::: EXERCISE MATERIAL :::

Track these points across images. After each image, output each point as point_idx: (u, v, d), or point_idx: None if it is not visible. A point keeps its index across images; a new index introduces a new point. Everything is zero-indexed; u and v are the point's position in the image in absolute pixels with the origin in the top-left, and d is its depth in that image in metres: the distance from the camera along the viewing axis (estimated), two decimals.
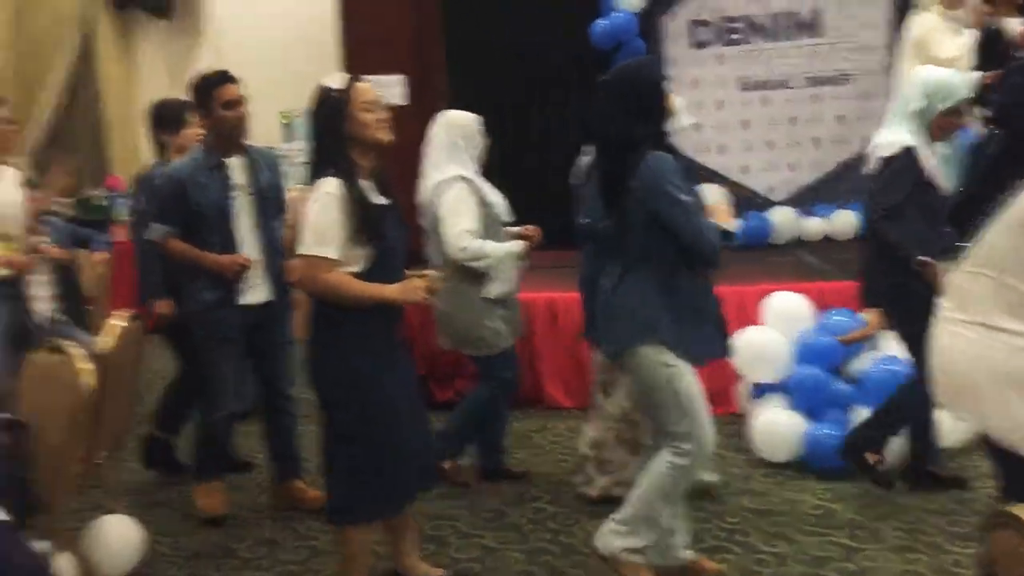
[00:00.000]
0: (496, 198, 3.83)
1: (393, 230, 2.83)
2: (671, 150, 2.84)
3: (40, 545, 2.59)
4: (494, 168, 3.95)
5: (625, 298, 2.84)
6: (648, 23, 6.92)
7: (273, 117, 7.47)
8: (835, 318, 4.46)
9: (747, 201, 7.05)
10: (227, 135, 3.59)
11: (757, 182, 7.14)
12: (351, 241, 2.71)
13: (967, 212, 2.40)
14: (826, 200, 6.95)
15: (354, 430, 2.79)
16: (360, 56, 7.13)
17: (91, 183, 8.20)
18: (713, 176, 7.11)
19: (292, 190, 4.08)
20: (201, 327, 3.66)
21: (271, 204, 3.71)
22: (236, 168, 3.62)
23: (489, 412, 3.96)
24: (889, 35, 6.83)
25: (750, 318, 4.54)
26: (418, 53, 7.16)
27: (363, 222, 2.71)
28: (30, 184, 4.19)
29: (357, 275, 2.73)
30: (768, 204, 7.03)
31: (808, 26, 6.96)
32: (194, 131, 3.97)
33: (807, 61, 6.96)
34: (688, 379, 2.82)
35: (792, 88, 7.02)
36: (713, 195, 6.91)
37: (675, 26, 7.11)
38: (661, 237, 2.76)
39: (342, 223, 2.69)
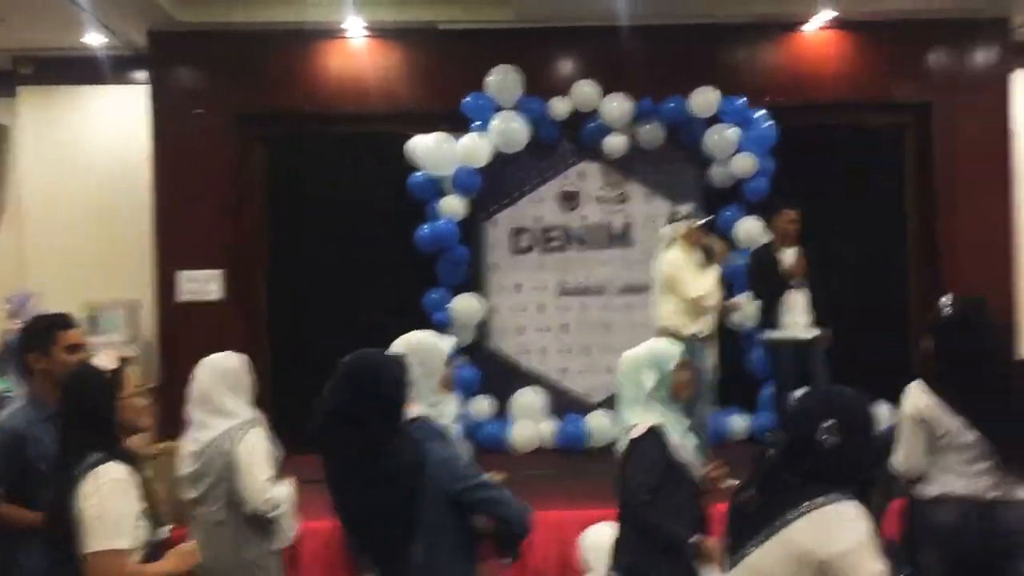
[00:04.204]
0: (273, 443, 3.67)
1: None
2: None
3: None
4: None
5: None
6: (470, 229, 7.12)
7: (74, 308, 7.02)
8: None
9: (567, 404, 7.17)
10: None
11: (576, 385, 7.29)
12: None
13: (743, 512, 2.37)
14: None
15: None
16: (174, 248, 6.94)
17: None
18: (534, 378, 7.21)
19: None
20: None
21: None
22: None
23: None
24: None
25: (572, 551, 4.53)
26: (237, 250, 7.03)
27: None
28: None
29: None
30: (588, 408, 7.16)
31: (619, 237, 7.35)
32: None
33: (620, 270, 7.31)
34: None
35: (607, 295, 7.32)
36: (532, 399, 7.04)
37: (497, 233, 7.33)
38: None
39: (134, 510, 2.63)
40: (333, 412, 2.62)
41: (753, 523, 2.25)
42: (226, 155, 7.07)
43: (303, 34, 7.02)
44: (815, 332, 6.12)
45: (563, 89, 7.01)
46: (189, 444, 3.53)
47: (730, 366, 7.14)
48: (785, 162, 7.05)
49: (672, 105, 7.00)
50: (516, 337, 7.33)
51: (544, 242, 7.34)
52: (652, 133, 7.10)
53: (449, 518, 2.64)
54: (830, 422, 2.23)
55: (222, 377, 3.54)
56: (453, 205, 6.85)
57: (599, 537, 4.56)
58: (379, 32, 7.09)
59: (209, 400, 3.51)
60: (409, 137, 6.81)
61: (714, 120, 7.02)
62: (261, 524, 3.49)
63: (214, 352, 3.64)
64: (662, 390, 3.31)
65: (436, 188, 6.89)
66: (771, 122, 7.03)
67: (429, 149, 6.76)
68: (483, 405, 7.01)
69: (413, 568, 2.61)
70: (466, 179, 6.82)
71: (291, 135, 7.34)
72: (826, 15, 7.13)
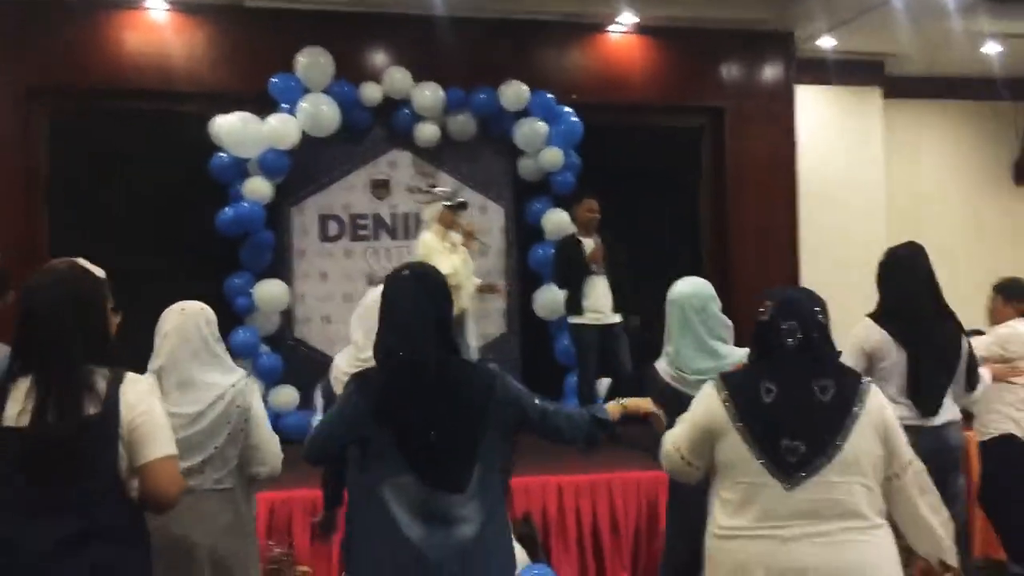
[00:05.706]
0: None
1: None
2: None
3: None
4: None
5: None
6: (276, 214, 6.93)
7: None
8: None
9: None
10: None
11: None
12: None
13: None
14: None
15: None
16: None
17: None
18: None
19: None
20: None
21: None
22: None
23: None
24: (505, 238, 7.44)
25: None
26: (15, 231, 6.54)
27: None
28: None
29: None
30: None
31: None
32: None
33: None
34: None
35: None
36: None
37: (304, 219, 7.16)
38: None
39: None
40: (412, 322, 2.56)
41: (829, 411, 2.40)
42: (9, 130, 6.58)
43: (99, 4, 6.66)
44: (617, 317, 6.33)
45: (374, 75, 6.98)
46: (183, 404, 2.95)
47: (536, 356, 7.32)
48: (590, 158, 7.28)
49: (483, 97, 7.09)
50: (322, 326, 7.18)
51: (353, 230, 7.24)
52: (463, 124, 7.16)
53: (503, 442, 2.61)
54: (818, 307, 2.52)
55: (211, 326, 3.11)
56: (259, 188, 6.64)
57: None
58: (182, 6, 6.82)
59: (207, 351, 3.05)
60: (212, 117, 6.56)
61: (523, 114, 7.16)
62: (250, 492, 3.15)
63: None
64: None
65: (240, 170, 6.66)
66: (577, 119, 7.25)
67: (234, 129, 6.52)
68: (287, 395, 6.79)
69: (469, 490, 2.48)
70: (273, 162, 6.63)
71: (83, 111, 6.91)
72: (629, 18, 7.46)
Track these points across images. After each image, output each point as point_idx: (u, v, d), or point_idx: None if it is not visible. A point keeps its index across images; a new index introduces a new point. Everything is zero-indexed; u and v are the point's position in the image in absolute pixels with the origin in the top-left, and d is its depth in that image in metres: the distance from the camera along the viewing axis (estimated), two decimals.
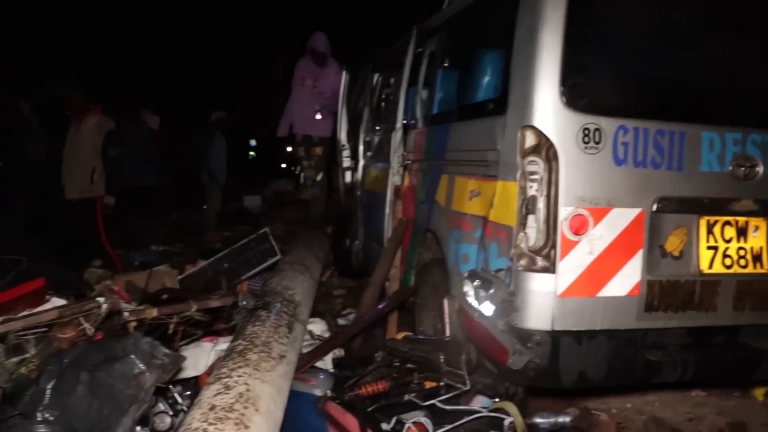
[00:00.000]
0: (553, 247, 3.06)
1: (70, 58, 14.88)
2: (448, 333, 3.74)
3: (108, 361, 2.90)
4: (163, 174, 10.91)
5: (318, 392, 3.22)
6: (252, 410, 2.24)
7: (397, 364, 3.46)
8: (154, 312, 3.05)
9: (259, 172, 17.37)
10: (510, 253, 3.15)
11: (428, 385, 3.26)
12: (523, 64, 3.15)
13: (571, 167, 3.03)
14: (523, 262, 3.08)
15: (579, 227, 3.05)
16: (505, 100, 3.27)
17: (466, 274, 3.29)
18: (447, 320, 3.79)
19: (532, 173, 3.07)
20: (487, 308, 3.12)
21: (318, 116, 8.04)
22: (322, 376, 3.48)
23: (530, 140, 3.06)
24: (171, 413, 3.71)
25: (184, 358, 2.99)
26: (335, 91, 7.81)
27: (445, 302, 3.80)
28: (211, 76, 21.30)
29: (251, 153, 21.84)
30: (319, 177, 8.30)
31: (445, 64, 4.50)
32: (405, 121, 5.01)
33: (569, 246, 3.06)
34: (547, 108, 3.04)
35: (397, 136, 4.99)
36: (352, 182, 6.88)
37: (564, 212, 3.04)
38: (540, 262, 3.07)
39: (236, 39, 21.02)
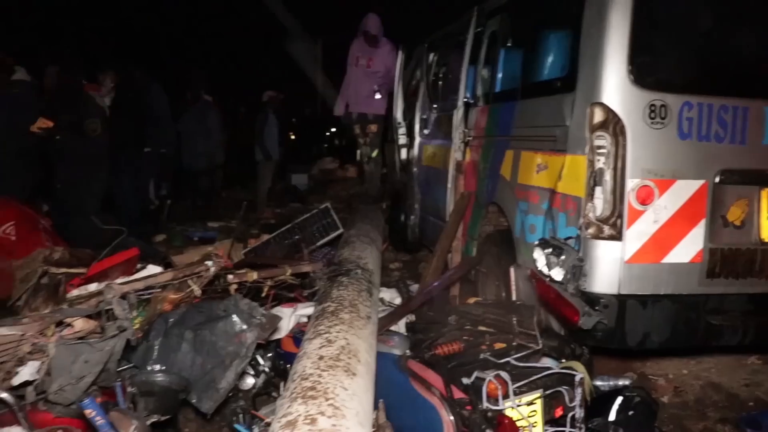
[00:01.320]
0: (620, 216, 3.27)
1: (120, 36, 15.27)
2: (514, 298, 3.98)
3: (210, 320, 3.18)
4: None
5: (397, 352, 3.45)
6: (355, 360, 2.49)
7: (468, 327, 3.68)
8: (254, 275, 3.31)
9: (303, 151, 17.68)
10: (578, 223, 3.36)
11: (498, 346, 3.48)
12: (591, 44, 3.34)
13: (637, 141, 3.23)
14: (591, 230, 3.30)
15: (645, 198, 3.25)
16: (574, 79, 3.46)
17: (536, 243, 3.49)
18: (513, 287, 4.02)
19: (600, 147, 3.27)
20: (558, 273, 3.33)
21: (377, 96, 8.24)
22: (398, 338, 3.72)
23: (599, 116, 3.25)
24: (253, 374, 3.99)
25: (280, 318, 3.25)
26: (389, 70, 8.03)
27: (512, 270, 4.03)
28: (254, 57, 21.54)
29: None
30: (374, 154, 8.54)
31: (508, 44, 4.67)
32: (466, 100, 5.20)
33: (636, 215, 3.26)
34: (616, 86, 3.23)
35: (458, 114, 5.19)
36: (407, 159, 7.10)
37: (631, 183, 3.24)
38: (607, 230, 3.28)
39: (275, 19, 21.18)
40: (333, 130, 19.06)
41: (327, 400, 2.07)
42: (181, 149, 9.85)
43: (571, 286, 3.30)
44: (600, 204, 3.29)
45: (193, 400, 3.10)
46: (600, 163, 3.27)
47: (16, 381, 2.78)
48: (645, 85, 3.23)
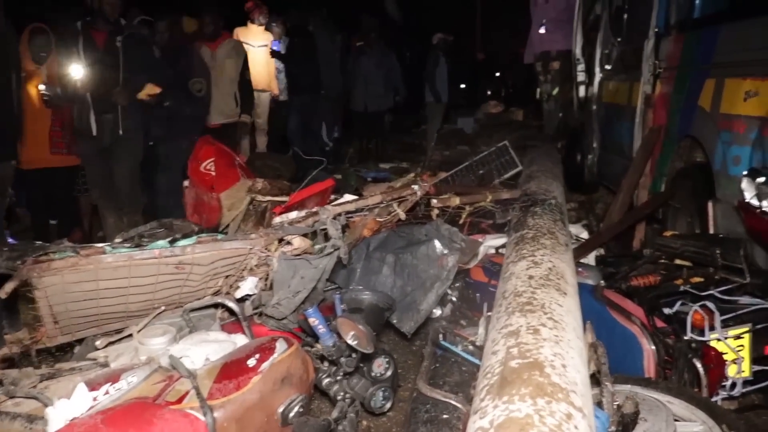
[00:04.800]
0: None
1: None
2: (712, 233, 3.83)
3: (411, 244, 3.29)
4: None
5: (591, 282, 3.44)
6: (563, 281, 2.50)
7: (664, 260, 3.59)
8: (456, 200, 3.38)
9: (469, 94, 17.57)
10: None
11: (695, 281, 3.36)
12: None
13: None
14: None
15: None
16: None
17: (745, 173, 3.32)
18: (711, 222, 3.86)
19: None
20: None
21: (559, 31, 8.00)
22: (590, 270, 3.69)
23: None
24: (441, 303, 4.11)
25: (480, 244, 3.31)
26: (570, 4, 7.77)
27: (710, 204, 3.86)
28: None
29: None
30: (555, 91, 8.35)
31: None
32: (657, 29, 4.96)
33: None
34: None
35: (649, 45, 4.97)
36: (586, 96, 6.90)
37: None
38: None
39: None
40: (498, 74, 18.78)
41: (545, 314, 2.11)
42: (358, 91, 10.13)
43: None
44: None
45: (394, 321, 3.25)
46: None
47: (238, 294, 3.03)
48: None
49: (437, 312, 4.06)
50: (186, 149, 5.78)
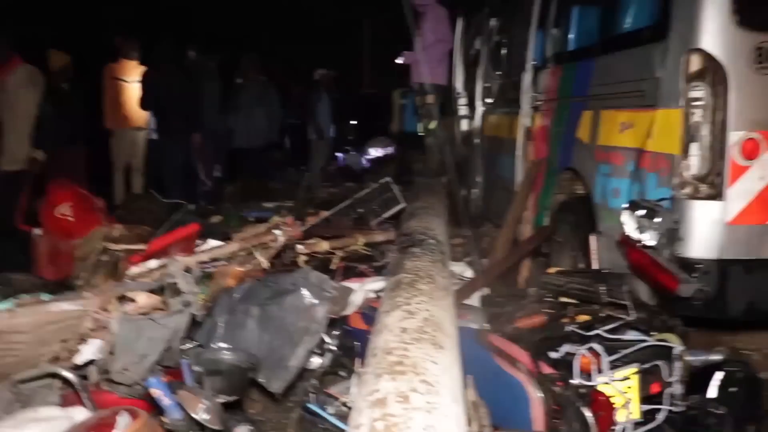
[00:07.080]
0: (719, 173, 2.98)
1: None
2: (595, 268, 3.72)
3: (278, 295, 3.00)
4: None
5: (474, 326, 3.25)
6: (440, 333, 2.27)
7: (549, 298, 3.44)
8: (325, 245, 3.12)
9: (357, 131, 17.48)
10: (672, 183, 3.08)
11: (581, 318, 3.24)
12: None
13: (742, 90, 2.94)
14: (686, 190, 3.03)
15: (750, 152, 2.96)
16: (666, 25, 3.16)
17: (625, 206, 3.23)
18: (594, 256, 3.76)
19: (697, 99, 2.98)
20: (651, 238, 3.07)
21: (429, 65, 7.81)
22: (473, 312, 3.50)
23: (696, 64, 2.97)
24: (319, 353, 3.81)
25: (351, 291, 3.06)
26: (440, 37, 7.66)
27: (592, 238, 3.77)
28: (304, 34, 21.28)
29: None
30: (432, 125, 8.20)
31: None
32: (534, 63, 4.93)
33: (739, 171, 2.97)
34: (717, 29, 2.94)
35: (527, 78, 4.92)
36: (468, 130, 6.84)
37: (734, 137, 2.95)
38: (705, 189, 3.01)
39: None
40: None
41: (417, 375, 1.86)
42: (238, 128, 9.81)
43: (666, 251, 3.03)
44: (696, 161, 3.01)
45: (261, 380, 2.94)
46: (696, 116, 2.99)
47: (80, 360, 2.65)
48: (752, 25, 2.92)
49: (317, 361, 3.77)
50: None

:::

EXERCISE DIRECTIONS: Repeat the data verbatim through the "29: (357, 275, 2.73)" line, no pictures.

ANSWER SPACE:
Track these points across images. After each image, output each point as point_idx: (u, v, d), or point_idx: None if it is not visible. A point keeps its index across images; a new index introduces a new point. Everything is zero-indexed; u and v are the point's position in the image in absolute pixels with the origin in the top-left, and d is its depth in that image in metres: the distance from the camera along the viewing axis (estimated), two decimals.
[00:00.000]
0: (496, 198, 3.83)
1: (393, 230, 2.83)
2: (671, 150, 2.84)
3: (40, 545, 2.59)
4: (494, 168, 3.95)
5: (625, 298, 2.84)
6: (648, 23, 6.92)
7: (273, 117, 7.47)
8: (835, 318, 4.46)
9: (747, 201, 7.05)
10: (227, 135, 3.59)
11: (757, 182, 7.14)
12: (351, 241, 2.71)
13: (967, 212, 2.40)
14: (826, 200, 6.95)
15: (354, 430, 2.79)
16: (360, 56, 7.13)
17: (91, 183, 8.20)
18: (713, 176, 7.11)
19: (292, 190, 4.08)
20: (201, 327, 3.66)
21: (271, 204, 3.71)
22: (236, 168, 3.62)
23: (489, 412, 3.96)
24: (889, 35, 6.83)
25: (750, 318, 4.54)
26: (418, 53, 7.16)
27: (363, 222, 2.71)
28: (30, 184, 4.19)
29: (357, 275, 2.73)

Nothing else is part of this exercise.